> **WORK INSTRUCTION**: Pull out every line in the records below that contains the word "highest". Case counts, so only lines where it appears with the same capitalization qualify.

Data entries:
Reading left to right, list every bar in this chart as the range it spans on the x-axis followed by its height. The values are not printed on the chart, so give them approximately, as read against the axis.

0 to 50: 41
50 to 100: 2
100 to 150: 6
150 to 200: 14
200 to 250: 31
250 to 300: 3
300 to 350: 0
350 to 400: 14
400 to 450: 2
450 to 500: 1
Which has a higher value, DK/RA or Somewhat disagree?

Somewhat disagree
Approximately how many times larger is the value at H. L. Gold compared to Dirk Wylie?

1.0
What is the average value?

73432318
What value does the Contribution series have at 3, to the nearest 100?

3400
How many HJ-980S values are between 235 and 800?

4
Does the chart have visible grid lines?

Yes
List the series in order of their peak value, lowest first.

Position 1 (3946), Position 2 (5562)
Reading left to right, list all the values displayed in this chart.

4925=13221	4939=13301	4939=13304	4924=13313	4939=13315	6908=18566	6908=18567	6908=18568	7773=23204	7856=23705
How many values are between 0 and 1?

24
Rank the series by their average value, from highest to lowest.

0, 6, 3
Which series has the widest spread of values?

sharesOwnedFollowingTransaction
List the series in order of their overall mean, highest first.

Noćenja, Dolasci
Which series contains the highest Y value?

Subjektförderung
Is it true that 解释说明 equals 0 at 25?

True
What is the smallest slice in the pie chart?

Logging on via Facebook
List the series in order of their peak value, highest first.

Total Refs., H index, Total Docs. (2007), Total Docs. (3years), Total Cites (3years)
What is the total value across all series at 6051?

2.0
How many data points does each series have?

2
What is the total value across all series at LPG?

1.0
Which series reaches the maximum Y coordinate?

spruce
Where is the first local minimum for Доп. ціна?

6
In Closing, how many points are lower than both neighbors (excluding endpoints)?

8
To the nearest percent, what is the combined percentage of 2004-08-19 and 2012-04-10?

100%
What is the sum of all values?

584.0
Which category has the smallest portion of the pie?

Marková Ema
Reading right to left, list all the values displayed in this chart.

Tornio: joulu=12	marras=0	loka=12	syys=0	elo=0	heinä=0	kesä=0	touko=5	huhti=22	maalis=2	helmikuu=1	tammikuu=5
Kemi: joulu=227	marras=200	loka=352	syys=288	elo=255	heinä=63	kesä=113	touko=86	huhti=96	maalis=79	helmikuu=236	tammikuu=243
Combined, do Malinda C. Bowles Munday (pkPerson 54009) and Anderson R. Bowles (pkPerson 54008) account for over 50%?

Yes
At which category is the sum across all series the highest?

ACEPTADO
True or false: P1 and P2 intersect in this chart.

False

> **RESPONSE BELOW**:
Rank the series by their average value, from highest to lowest.
List the series in order of their overall mean, highest first.
Which series contains the highest Y value?
List the series in order of their peak value, highest first.
At which category is the sum across all series the highest?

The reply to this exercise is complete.